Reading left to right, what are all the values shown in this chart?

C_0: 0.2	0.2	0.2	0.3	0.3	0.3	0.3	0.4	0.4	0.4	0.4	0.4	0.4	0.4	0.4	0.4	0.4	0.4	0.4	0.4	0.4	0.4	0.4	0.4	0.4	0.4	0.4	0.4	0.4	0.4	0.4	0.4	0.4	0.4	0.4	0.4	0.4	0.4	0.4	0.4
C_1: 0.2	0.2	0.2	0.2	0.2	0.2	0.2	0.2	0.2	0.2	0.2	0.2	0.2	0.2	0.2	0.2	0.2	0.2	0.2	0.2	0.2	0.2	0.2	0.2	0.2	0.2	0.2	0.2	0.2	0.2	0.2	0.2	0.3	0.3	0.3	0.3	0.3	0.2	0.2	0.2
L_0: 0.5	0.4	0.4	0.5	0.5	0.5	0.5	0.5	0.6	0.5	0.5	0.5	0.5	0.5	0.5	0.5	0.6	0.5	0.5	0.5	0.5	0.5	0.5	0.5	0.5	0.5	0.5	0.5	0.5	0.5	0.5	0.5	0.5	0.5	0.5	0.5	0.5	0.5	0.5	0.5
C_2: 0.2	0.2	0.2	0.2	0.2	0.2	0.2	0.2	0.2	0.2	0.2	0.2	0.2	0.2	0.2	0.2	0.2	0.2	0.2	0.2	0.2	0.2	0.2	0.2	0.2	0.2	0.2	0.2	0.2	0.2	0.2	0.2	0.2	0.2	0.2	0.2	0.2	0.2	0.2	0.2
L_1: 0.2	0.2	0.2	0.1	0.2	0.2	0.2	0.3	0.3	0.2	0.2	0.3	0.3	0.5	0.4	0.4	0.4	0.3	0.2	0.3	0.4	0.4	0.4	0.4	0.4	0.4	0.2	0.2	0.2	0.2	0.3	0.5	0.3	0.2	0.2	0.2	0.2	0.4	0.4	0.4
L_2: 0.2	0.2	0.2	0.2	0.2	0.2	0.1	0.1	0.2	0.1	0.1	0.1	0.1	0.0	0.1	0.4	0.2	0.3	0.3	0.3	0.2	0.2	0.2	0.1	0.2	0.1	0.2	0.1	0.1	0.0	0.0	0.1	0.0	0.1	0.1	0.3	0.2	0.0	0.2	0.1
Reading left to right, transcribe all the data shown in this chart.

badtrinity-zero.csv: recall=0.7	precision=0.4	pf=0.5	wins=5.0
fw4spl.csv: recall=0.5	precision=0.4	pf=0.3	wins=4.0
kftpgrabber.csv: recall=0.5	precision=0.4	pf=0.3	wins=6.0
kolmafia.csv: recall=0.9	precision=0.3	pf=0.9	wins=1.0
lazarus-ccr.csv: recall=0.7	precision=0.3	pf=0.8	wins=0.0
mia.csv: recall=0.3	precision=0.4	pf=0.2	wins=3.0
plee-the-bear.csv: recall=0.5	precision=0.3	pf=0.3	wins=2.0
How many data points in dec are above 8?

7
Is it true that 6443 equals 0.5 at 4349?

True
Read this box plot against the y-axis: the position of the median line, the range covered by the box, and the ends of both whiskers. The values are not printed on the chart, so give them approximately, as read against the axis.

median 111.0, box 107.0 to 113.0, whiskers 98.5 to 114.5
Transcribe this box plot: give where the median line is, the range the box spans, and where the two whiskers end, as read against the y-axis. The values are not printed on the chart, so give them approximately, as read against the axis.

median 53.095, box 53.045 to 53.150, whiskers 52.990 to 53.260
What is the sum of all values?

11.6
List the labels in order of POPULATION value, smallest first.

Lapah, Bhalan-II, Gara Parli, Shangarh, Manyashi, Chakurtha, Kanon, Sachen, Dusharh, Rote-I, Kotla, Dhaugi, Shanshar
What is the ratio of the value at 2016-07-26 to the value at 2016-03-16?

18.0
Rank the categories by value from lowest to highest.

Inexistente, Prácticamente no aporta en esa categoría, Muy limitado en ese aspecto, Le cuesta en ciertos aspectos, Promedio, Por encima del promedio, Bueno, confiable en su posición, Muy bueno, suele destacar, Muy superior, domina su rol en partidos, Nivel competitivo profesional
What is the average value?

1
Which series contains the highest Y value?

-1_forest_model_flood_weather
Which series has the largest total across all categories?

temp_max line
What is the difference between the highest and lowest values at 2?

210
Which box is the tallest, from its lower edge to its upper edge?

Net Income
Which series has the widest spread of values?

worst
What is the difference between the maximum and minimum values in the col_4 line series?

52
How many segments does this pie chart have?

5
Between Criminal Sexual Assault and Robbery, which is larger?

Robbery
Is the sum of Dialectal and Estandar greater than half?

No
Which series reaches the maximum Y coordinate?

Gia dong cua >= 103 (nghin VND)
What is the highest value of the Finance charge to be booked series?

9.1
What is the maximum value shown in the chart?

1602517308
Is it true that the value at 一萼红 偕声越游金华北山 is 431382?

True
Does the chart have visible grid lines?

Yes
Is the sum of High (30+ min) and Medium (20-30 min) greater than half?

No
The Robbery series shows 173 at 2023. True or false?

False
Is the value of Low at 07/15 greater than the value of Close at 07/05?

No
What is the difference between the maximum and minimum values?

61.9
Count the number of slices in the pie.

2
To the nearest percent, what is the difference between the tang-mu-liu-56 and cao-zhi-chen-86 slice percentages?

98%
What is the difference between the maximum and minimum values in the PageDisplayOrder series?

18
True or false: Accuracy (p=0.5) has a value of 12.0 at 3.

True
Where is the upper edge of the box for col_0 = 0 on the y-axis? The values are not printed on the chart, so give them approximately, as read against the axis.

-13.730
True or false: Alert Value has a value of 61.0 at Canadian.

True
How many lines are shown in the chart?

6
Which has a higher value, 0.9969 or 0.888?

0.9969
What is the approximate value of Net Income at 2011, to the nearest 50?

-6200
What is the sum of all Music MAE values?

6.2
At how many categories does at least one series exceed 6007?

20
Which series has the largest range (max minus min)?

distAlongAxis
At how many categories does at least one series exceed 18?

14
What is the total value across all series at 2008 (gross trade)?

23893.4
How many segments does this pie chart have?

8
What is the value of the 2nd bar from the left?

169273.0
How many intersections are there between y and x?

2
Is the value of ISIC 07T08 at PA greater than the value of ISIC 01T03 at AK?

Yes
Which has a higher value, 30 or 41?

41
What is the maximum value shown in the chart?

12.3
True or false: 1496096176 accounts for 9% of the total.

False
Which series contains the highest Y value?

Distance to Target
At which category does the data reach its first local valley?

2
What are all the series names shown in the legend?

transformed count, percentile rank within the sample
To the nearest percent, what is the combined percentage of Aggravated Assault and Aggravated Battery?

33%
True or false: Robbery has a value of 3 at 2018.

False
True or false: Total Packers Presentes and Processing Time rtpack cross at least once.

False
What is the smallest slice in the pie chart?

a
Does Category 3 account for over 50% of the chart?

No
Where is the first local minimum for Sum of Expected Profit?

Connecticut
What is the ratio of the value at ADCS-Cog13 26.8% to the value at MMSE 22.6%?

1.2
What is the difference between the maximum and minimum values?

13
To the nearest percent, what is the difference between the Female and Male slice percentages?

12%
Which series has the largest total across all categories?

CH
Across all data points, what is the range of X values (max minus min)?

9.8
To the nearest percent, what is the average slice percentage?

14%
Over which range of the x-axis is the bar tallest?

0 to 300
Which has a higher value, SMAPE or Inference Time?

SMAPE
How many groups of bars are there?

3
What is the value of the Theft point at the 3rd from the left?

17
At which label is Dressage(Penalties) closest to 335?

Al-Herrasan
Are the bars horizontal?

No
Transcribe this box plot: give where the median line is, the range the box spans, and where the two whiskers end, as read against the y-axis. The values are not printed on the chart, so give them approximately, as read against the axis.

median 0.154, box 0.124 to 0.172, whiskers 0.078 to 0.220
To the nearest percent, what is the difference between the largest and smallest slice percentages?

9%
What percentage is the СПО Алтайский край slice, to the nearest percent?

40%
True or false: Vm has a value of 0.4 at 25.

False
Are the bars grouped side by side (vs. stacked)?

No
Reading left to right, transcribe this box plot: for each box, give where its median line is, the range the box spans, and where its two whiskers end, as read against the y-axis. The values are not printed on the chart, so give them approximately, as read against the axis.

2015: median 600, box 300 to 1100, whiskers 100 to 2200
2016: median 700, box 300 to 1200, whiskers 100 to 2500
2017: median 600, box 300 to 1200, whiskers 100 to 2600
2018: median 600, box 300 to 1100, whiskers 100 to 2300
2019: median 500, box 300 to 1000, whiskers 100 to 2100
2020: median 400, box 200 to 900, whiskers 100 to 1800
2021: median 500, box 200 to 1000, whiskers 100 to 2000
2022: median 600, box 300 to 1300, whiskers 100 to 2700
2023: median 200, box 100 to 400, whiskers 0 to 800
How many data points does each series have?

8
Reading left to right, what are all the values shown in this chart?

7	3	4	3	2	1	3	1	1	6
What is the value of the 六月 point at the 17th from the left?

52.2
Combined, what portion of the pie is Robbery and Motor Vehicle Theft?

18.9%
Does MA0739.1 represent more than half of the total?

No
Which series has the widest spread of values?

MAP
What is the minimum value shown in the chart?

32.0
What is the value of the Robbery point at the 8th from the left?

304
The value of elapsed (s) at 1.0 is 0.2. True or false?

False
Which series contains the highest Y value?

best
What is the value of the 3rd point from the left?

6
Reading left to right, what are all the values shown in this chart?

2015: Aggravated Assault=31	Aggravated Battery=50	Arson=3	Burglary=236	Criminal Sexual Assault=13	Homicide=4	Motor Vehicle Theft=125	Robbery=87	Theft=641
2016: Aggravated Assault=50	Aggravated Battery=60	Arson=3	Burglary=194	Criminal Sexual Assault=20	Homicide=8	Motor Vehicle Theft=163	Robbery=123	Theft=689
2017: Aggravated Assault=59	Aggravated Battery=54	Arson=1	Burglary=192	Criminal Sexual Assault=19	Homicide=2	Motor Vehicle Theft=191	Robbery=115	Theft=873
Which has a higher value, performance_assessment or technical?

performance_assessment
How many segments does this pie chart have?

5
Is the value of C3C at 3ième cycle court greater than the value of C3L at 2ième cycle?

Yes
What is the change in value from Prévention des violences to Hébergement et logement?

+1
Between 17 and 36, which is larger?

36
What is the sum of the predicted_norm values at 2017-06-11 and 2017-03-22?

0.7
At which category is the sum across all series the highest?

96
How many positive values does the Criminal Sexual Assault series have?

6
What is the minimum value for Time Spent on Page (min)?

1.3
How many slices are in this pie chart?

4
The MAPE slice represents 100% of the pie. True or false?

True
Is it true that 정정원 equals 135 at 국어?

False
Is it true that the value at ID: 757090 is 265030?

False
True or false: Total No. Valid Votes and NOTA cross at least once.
▬▬▬▬▬▬▬▬▬▬
→ **WHAT YOU NEED TO DO**
Copy out each line above that contains the string "ratio". Case counts.

→ **RESPONSE**
What is the ratio of the value at 2016-07-26 to the value at 2016-03-16?
What is the ratio of the value at ADCS-Cog13 26.8% to the value at MMSE 22.6%?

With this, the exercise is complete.